1. Field of the Disclosure
The present disclosure relates to a photoacceptive layer comprising a metal oxide of a core-shell structure and a solar cell using the same, and more particularly, to a photoacceptive layer comprising a metal oxide of a core-shell structure which can improve photoconversion efficiency by improving a electron migration path, and a solar cell using the same.
2. Description of the Related Art
To address currently occurring energy problems, studies on alternatives to conventional fossil fuels have been conducted. In particular, broad studies on the utilization of natural energy such as wind power, atomic energy, and solar power for replacing petroleum resources which may be depleted within tens of years have been conducted. Among these, a solar cell using solar energy is unlimited in its resources and is environmental friendly unlike other energy sources. Selenium (Se) solar cells were initially developed in 1883 (see http://en.wikipedia.org/wiki/Solar_cell) and Silicon (Si) solar cells have more recently been considered.

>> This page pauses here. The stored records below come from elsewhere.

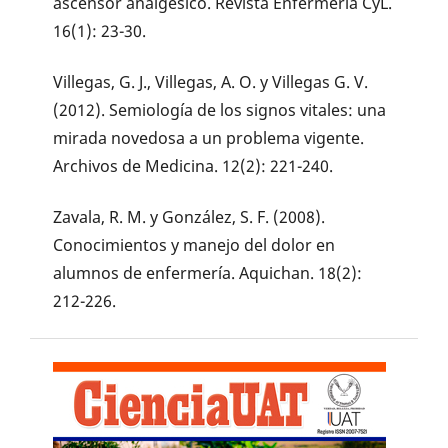
ascensor analgésico. Revista Enfermería CyL.
16(1): 23-30.
Villegas, G. J., Villegas, A. O. y Villegas G. V.
(2012). Semiología de los signos vitales: una
mirada novedosa a un problema vigente.
Archivos de Medicina. 12(2): 221-240.
Zavala, R. M. y González, S. F. (2008).
Conocimientos y manejo del dolor en
alumnos de enfermería. Aquichan. 18(2):
212-226.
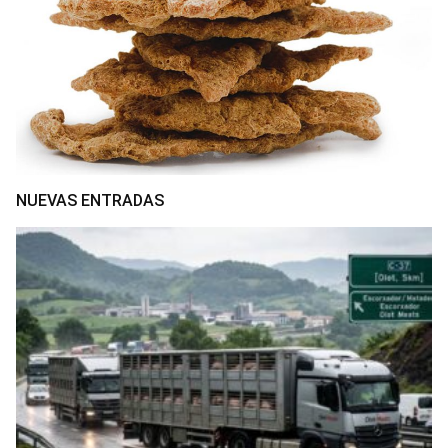
NUEVAS ENTRADAS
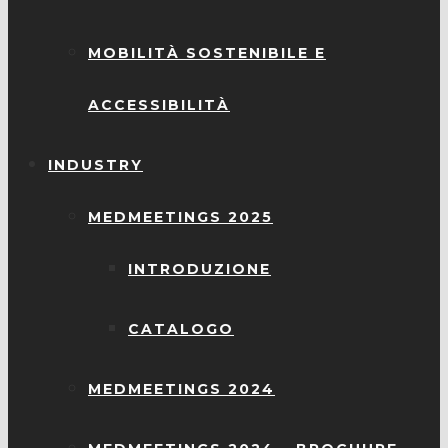
MOBILITÀ SOSTENIBILE E
ACCESSIBILITÀ
INDUSTRY
MEDMEETINGS 2025
INTRODUZIONE
CATALOGO
MEDMEETINGS 2024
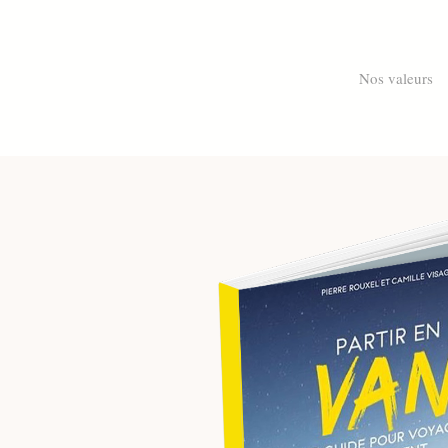
Skip
to
main
Nos valeurs
content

However, such a Si solar cell is limited in practical use and cell efficiency due to its high manufacturing costs. For this reason, the development of a dye-sensitized solar cell that can be very inexpensively manufactured has been actively considered.
Unlike a Si solar cell, a dye-sensitized solar cell is a photoelectrochemical solar cell comprising as main constituents photosensitive dye molecules, which can absorb visible rays to produce electron-hole pairs, and a transition metal oxide which transfers the produced electrons. A representative example of currently available solar cells was reported by Gratzel et al. of Switzerland in 1991. The solar cell of Gratzel et al. includes a semiconductor electrode composed of titanium dioxide (TiO2) nanoparticles which are covered with dye molecules, a counter electrode (Pt electrode), and an electrolyte interposed therebetween. This cell is in the attracting interest due to its low manufacturing costs per power unit compared to a conventional Si solar cell.
FIG. 1 illustrates a structure of a dye-sensitized solar cell. Referring to FIG. 1, the dye-sensitized solar cell includes a semiconductor electrode 10, an electrolyte layer 13, and a counter electrode 14. The semiconductor electrode 10 consists of a transparent conductive substrate 11 and a photoreceptive layer 12. That is, the electrolyte layer 13 is interposed between the semiconductor electrode 10 and the counter electrode 14.
The photoreceptive layer 12 is generally composed of a metal oxide 12a and a dye 12b. The dye 12b can be represented by S, S* and S+ which respectively designate neutral, a transition state, and an ionic state. When the dye 12b absorbs sunlight, electron transition from a ground state (S/S+) to an excited state (S*/S+) occurs to produce an electron-hole pair. The excited electrons (e−) are injected into a conduction band (CB) of the metal oxide 12a to produce an electromotive force.
All the excited electrons do not migrate to the conduction band of the metal oxide 12a and recombine with dye molecules to return to the ground state or induce a recombination reaction in which electrons that migrate to the conduction band combine with redox couples in the electrolyte 13. This causes the photoconversion efficiency to decrease, resulting in a reduction in electromotive force.
To prevent the recombination reaction, attempts to form a protective layer on the metal oxide 12a have been carried out in which the metal oxide 12a has a core-shell structure. However, the largest problem in this instance is that since different oxides are used to form the core-shell structure, interfacial resistance increases, which makes it difficult for electrons to migrate to a central core through an outer shell. That is, since a conventional oxide layer includes core particles having a protective layer (shell) formed thereon as illustrated in FIG. 2, electrons produced from dye molecules must migrate to a transparent conductive substrate through a shell, a core, a shell, a core, etc., and thus electron migration is difficult due to interfacial resistance generated when electrons migrate through interfaces.
Moreover, the oxide used to form the protective layer (shell) has a lower resistance than the core particles, and thus has an increased reactivity to the electrolyte layer. As a result, the protective layer cannot prevent the recombination reaction.